Text shown ▸
╭──
I had the oddest exchange with someone at work a couple of days ago: one of those incidents which is simultaneously tragic but very funny.
To put it mildly, some of my work-mates are gloom-and-doom merchants – determinedly glass-half-empty folk who can turn any minor or major success into another reason to be miserable. Granted, they have their genuine problems (physical maladies, relatives and neighbours from hell.…, etc. etc.), but nothing insurmountable with a little planning and good humour.
One, for example, seems to be surrounded by feckless male relatives who think her only purpose in life is to wait on them hand and foot. From what we can gather, this is made worse because she also refuses to let them sort out any minor problem or everyday task for themselves.
This week’s toll of grief included a husband who can’t be bothered to fill in his tax form and a son studying abroad who almost daily demands she couriers more techno-toys and sundry useless (and heavy, therefore expensive) items to him, all of which cost a fortune to send and long, complicated forms for customs clearance.
╰──
Entries supplied ▸
╭──
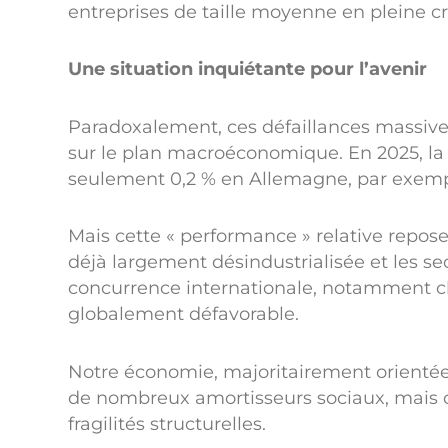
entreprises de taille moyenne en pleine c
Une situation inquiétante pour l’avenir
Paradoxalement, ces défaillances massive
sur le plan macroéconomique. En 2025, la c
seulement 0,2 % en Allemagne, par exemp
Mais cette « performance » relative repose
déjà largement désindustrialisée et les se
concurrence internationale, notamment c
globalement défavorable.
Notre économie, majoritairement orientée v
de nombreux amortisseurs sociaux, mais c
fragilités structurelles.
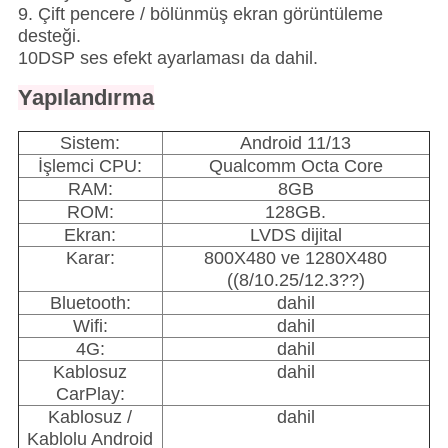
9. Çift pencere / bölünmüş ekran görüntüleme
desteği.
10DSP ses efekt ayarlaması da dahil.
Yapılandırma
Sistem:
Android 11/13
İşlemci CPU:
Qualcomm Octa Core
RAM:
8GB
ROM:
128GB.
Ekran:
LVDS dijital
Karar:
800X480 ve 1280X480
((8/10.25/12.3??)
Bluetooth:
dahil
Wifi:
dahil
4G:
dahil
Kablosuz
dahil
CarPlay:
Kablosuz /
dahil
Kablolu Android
╰──
╭──
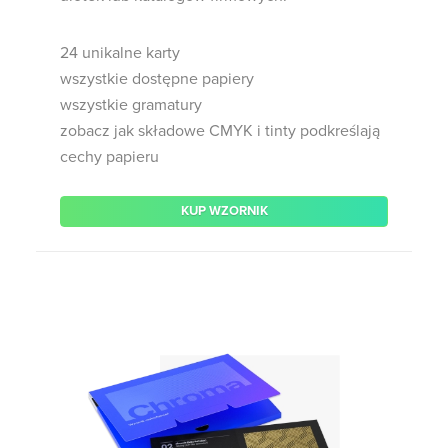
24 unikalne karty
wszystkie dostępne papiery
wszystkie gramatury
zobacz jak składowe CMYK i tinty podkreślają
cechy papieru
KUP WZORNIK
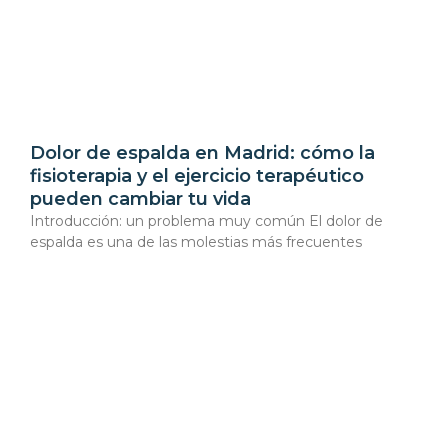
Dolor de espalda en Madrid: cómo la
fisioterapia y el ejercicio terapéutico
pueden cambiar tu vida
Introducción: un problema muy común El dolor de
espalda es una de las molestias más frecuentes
╰──
╭──
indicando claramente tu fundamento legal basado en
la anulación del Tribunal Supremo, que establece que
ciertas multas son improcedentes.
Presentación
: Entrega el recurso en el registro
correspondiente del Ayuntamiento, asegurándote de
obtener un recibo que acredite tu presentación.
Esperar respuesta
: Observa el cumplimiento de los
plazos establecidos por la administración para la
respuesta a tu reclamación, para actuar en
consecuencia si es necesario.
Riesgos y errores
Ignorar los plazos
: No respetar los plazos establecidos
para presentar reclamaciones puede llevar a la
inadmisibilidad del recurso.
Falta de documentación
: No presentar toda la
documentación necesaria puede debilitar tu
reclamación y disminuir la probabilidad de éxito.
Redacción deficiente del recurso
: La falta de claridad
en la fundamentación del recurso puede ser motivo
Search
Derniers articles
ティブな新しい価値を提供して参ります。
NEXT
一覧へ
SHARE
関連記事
╰──
Task list ▸
1. Duplicate the account of gloomy work-mates, starting with "I had the oddest" and going on through "task for themselves.".
2. Write the next part of the account of gloomy work-mates, picking up after its final sentence.

Your responses ▸
1.
I had the oddest exchange with someone at work a couple of days ago: one of those incidents which is simultaneously tragic but very funny.
To put it mildly, some of my work-mates are gloom-and-doom merchants – determinedly glass-half-empty folk who can turn any minor or major success into another reason to be miserable. Granted, they have their genuine problems (physical maladies, relatives and neighbours from hell.…, etc. etc.), but nothing insurmountable with a little planning and good humour.
One, for example, seems to be surrounded by feckless male relatives who think her only purpose in life is to wait on them hand and foot. From what we can gather, this is made worse because she also refuses to let them sort out any minor problem or everyday task for themselves.

2.
As we were getting stuck into Thursday’s first menial task, having duly recited last night’s family problems, she suddenly burst out ‘We’re all in the gutter and looking up at the stars. I can’t remember who said that, can you?’
‘Well, it was Oscar Wilde’, I replied, ’but it’s actually “We may all be in the gutter, but some of us are looking at the stars”……
….at which point she ran off screaming, partly because this proved she couldn’t even quote a well-known saying about life’s unfairness without getting it wrong, partly because in correcting her I had lowered her self-esteem still further.
The more I and the department’s other art graduate slacker tried to explain that what Wilde was saying is that you can choose to look at the stars instead of the gutter, the angrier and more entrenched in their misery she and her fellow pessimists got. This was, of course, hilarious, but we couldn’t laugh without making the situation worse.
Finally, she howled ‘But I can’t see any stars’, to which I replied ‘Well, roll over and look up, then’.
At which point we two optimists really had to leave the room, unable to restrain our giggles any longer. The Pessimist Party would then have muttered at length about us while we were gone.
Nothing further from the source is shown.